Scientifically, Collinge said, the work is "illustrating this growing paradigm shift," where researchers increasingly realize that seeding may play a role in a number of neurodegenerative diseases. (See BioWorld Today, Sept. 22, 2006.)
"We used to think of prion disease as being very special" in being seeded by multiple potential mechanisms, Collinge said. "What we're now coming around to realize is that these proteopathic seeds which can grow and spread in the brain may well be relevant to Alzheimer's disease, Parkinson's disease, and some other neurodegenerative diseases as well."
Seeding's possible broader contribution to neurodegeneration might also open up new therapeutic avenues.
In prion diseases, there is some evidence that targeting normal prion protein can halt and even reverse the course of prion disease.
Prion disease progresses because misfolded versions of prion proteins induce misfolding in normal prion proteins they come into contact with, and "you can stop these protein polymerizations by sequestering the normal protein and preventing it acting as fuel," Collinge said.

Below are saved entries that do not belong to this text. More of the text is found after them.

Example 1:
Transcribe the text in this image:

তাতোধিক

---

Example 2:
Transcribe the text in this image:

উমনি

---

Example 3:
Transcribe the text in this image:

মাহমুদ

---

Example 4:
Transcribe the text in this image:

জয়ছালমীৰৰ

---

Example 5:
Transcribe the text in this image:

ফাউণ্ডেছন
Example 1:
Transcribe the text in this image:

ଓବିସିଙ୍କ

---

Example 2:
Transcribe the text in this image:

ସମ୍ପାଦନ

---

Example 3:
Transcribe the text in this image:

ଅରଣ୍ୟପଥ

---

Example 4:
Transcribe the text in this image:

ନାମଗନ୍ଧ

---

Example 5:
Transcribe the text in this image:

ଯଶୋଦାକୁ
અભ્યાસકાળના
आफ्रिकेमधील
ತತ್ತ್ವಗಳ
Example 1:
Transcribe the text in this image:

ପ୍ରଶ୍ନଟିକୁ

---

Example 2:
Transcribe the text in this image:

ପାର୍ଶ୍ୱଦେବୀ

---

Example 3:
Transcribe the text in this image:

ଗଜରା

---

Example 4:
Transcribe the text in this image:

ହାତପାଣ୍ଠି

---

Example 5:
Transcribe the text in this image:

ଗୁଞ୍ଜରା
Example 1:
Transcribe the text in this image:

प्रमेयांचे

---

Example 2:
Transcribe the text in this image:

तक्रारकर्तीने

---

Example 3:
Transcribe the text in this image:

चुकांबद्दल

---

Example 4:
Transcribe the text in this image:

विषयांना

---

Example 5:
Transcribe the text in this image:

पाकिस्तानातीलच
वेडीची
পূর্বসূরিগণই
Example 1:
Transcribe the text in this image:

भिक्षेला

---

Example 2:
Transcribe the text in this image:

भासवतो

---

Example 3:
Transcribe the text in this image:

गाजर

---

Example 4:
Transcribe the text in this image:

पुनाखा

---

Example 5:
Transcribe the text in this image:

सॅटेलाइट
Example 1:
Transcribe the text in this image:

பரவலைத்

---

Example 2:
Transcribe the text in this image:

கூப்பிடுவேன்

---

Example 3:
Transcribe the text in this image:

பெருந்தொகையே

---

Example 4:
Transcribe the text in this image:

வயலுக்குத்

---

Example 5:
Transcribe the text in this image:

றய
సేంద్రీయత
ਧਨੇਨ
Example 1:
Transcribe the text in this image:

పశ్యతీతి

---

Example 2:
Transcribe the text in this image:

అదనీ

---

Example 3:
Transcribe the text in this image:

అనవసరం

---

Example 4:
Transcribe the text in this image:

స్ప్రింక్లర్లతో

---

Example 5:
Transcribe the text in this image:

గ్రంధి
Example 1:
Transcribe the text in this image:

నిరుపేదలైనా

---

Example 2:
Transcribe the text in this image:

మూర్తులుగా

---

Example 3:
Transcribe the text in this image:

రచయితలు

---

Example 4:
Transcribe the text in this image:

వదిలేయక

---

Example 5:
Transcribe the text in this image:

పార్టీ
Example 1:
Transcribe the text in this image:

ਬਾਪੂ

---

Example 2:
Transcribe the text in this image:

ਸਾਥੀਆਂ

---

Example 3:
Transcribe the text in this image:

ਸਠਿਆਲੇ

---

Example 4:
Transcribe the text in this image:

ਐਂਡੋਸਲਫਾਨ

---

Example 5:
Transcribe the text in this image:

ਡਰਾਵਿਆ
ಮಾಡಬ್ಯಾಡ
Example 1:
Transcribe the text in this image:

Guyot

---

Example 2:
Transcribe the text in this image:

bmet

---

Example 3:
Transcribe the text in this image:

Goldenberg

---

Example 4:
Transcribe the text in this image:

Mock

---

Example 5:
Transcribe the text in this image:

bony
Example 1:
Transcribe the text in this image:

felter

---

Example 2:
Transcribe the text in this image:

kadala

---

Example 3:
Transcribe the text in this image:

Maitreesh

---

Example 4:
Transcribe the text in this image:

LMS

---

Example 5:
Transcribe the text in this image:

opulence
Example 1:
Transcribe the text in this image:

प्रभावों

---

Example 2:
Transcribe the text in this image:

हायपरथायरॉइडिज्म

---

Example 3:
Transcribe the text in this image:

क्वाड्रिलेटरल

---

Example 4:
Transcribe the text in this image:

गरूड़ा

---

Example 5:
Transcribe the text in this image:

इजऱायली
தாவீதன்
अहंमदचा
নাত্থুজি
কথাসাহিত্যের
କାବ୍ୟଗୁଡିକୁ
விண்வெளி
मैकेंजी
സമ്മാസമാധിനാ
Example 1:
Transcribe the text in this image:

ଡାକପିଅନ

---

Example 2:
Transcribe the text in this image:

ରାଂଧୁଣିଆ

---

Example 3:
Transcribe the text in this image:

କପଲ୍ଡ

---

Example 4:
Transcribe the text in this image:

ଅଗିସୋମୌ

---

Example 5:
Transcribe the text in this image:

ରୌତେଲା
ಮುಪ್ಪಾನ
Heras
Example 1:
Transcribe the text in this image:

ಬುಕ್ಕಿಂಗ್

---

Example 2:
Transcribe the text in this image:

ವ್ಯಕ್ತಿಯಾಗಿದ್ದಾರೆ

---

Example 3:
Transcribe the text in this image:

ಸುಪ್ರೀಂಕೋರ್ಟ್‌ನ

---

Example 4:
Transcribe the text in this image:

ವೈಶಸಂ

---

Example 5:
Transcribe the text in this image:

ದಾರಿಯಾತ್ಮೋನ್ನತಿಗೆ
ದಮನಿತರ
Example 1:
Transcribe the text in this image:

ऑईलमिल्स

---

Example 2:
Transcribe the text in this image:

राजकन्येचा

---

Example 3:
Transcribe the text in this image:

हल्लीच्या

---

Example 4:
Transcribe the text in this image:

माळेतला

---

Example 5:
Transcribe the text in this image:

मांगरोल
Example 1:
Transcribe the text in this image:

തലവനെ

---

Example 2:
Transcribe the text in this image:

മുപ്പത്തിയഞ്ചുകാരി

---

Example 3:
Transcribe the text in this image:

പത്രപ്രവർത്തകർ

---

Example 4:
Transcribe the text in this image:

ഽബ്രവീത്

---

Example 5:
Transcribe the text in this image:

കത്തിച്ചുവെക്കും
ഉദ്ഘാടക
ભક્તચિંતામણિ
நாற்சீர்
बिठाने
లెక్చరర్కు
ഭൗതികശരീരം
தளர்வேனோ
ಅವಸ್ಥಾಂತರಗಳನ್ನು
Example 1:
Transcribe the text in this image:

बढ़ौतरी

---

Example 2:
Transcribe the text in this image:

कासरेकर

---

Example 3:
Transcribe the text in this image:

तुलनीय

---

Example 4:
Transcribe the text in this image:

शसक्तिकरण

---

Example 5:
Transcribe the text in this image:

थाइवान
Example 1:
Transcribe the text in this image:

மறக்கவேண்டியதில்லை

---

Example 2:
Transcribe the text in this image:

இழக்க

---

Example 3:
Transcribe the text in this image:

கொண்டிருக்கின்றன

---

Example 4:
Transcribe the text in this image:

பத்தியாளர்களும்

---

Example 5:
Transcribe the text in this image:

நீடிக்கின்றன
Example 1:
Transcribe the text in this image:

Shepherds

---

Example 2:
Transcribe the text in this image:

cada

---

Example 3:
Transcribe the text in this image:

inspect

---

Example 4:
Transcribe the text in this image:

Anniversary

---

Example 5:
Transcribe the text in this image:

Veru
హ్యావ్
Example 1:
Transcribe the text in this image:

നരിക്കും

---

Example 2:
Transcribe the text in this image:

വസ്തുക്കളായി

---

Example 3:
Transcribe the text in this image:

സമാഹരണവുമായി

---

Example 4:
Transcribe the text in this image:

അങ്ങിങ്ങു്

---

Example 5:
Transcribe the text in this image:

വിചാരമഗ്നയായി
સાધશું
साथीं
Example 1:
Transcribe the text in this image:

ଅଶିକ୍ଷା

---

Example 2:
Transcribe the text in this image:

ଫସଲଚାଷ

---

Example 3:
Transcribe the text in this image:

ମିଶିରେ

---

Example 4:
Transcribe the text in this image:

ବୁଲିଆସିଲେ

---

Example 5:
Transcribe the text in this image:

His team hopes to start clinical testing of antibodies that sequester normal prion protein within the next year.
"There's in principle no reason something similar shouldn't work in Alzheimer's disease," he said.
In Alzheimer's disease, attempts to break up amyloid plaques have focused on the aggregates themselves, and on the misprocessed protein – attempts that, as Collinge rather delicately put it, "have not been particularly successful."